On Wednesday 7th September, the Première Urgence Internationale French team organised a whooping cough vaccination campaign in a slum settlement in Saint Ouen, in partnership with the French Regional Health Agency (ARS), Seine-Saint-Denis Council, Médecins du Monde and the French Women’s Health Development Association (ADSF). The aim was to prevent the disease spreading, after two cases were identified a few days before. Two sessions were held, in the first instance to give out a preventative treatment, and secondly to vaccinate nearly 100 people, of whom the majority were children.

Access to care is difficult for vulnerable communities

More than 300 people of Romanian origin live in this slum, next to a landfill site in Saint Ouen. Living conditions are particularly difficult here, without regular access to drinking water or electricity. On average, families stay in the same place for three months, often travelling between France and Romania. Each time they return to French soil, these people have no rights, being considered as ‘tourists’, until after three months when they can apply for state medical help (AME) in order to get medical care, which requires a legal address and proof of residence for these three months in France. Otherwise, once this ‘tourism’ time limit has passed, these people can be deported. The combination of these administrative constraints makes it difficult to keep track of medical issues.

Health outreach workers at the heart of the campaign

Première Urgence Internationale works in France with vulnerable groups through health outreach work. In contact every day with the most desperate people, health outreach workers have been instrumental in providing information to the inhabitants of this settlement and to inform them of the need to be vaccinated. Many of them actually thought they were protected against all diseases because ‘they have already been vaccinated for BCG’, a vaccine that left a mark on their arms, or ‘because they are not ill’. The health outreach worker, a person who they know, trust and are used to talking to, is the key to the success of this type of campaign. As Najat Lahmidi, partnership health project manager, emphasises, ‘Health outreach is not a substitute for health care institutions but it builds a connection between the institutions and the beneficiaries’.
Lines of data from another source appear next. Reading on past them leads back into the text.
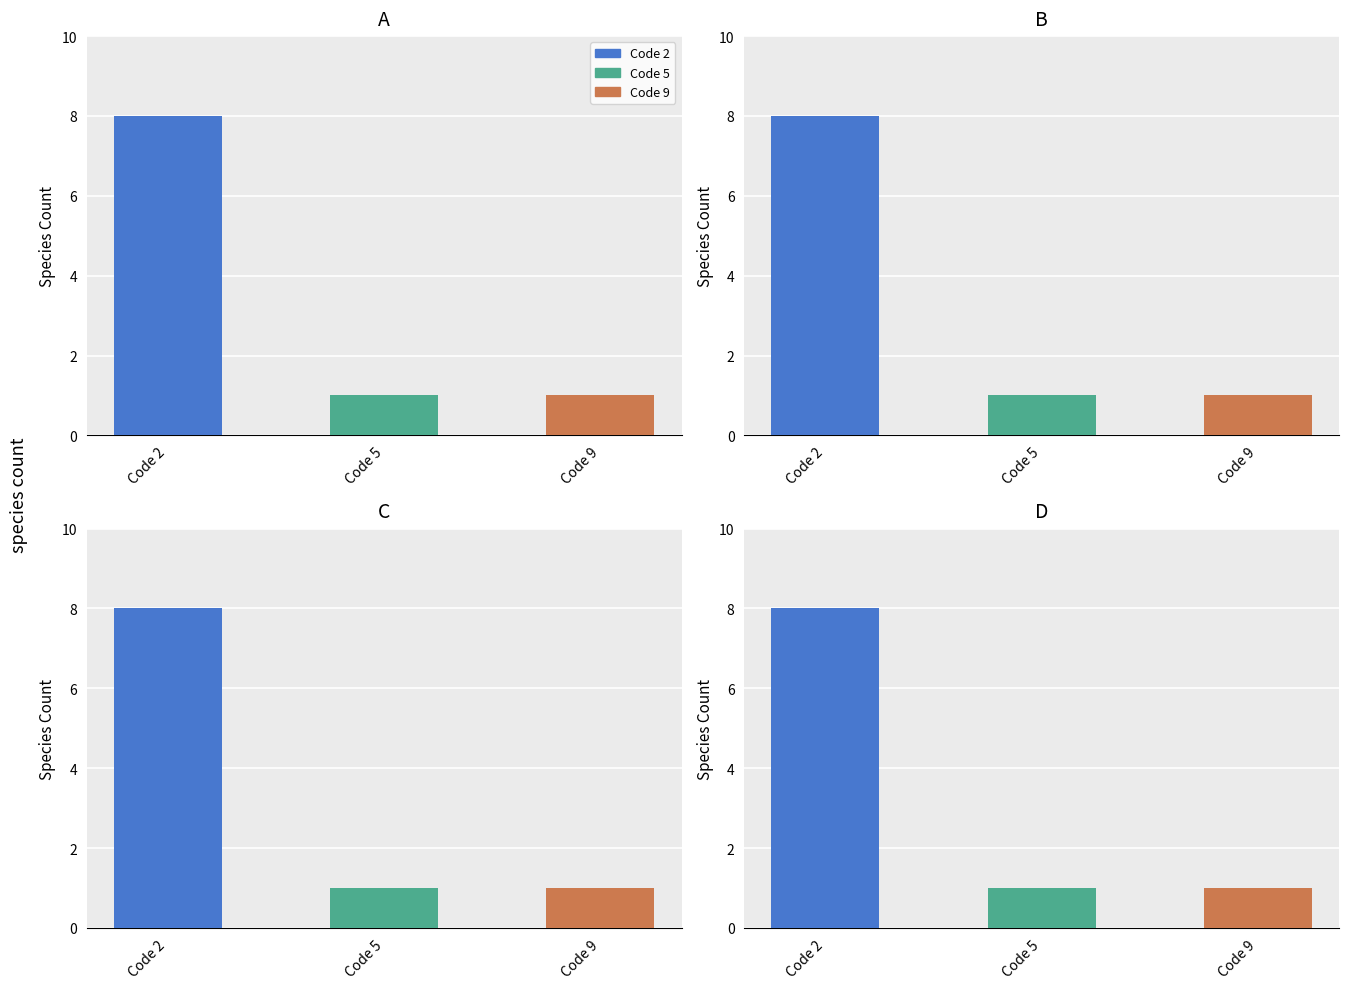

What is the sum of all values?

10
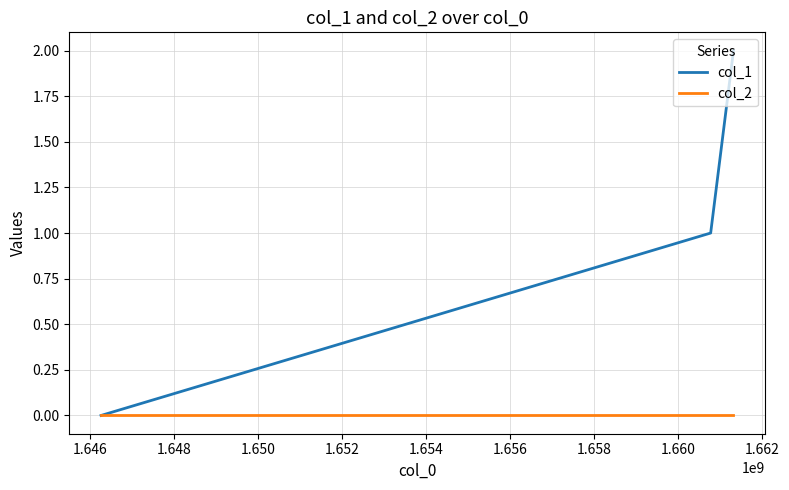

What is the difference between the maximum and minimum values in the col_1 series?

2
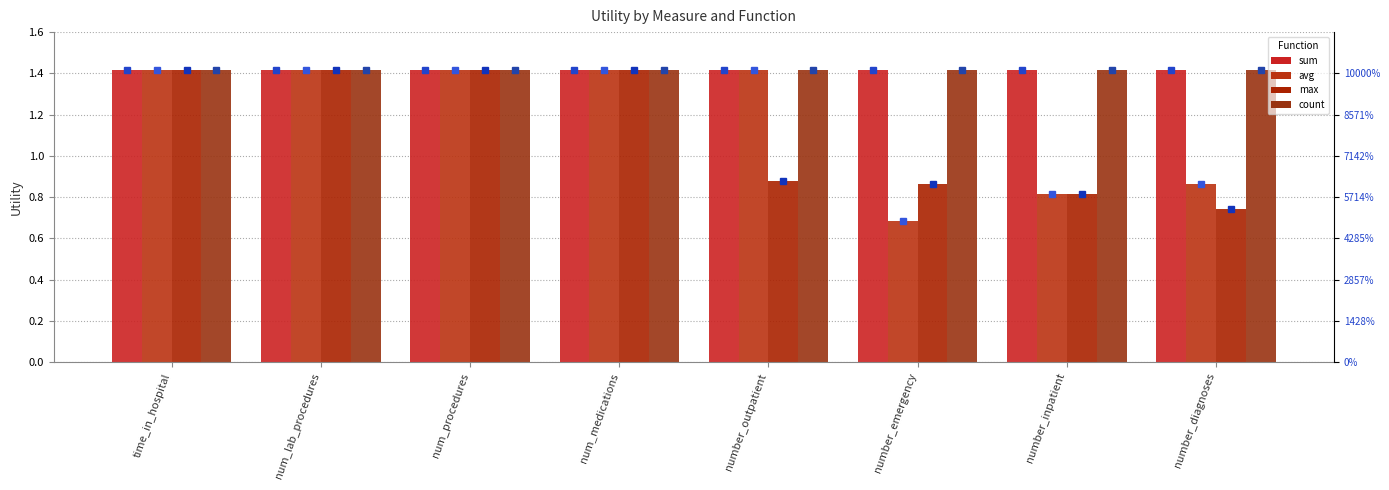

What is the sum of all count values?

11.3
Nearly 100 people vaccinated: a successful operation

On Wednesday, the teams vaccinated mainly women and children: ‘it is more difficult to convince adults to have the vaccine, and in particular men,’ explains Roxana Albu-Merciée, Première Urgence Internationale health outreach worker. Their reluctance to be vaccinated comes mainly from an ignorance of health prevention. The children are more keen, some even asking ‘if they can go to school if they’ve been vaccinated’. Cooperation by different teams in the area has meant that nearly a third of the slum population have been vaccinated to prevent the spread of whooping cough, a satisfactory result, even if there is still an enormous amount to be done for this group who would ideally have access to decent housing and more importantly clean drinking water. At last the partnership can celebrate managing to get institutional bodies involved who are responsible for taking action on these public health issues, and we hope that this work will carry on, in particular for the second vaccine dose, without which coverage against whooping cough will be ineffective.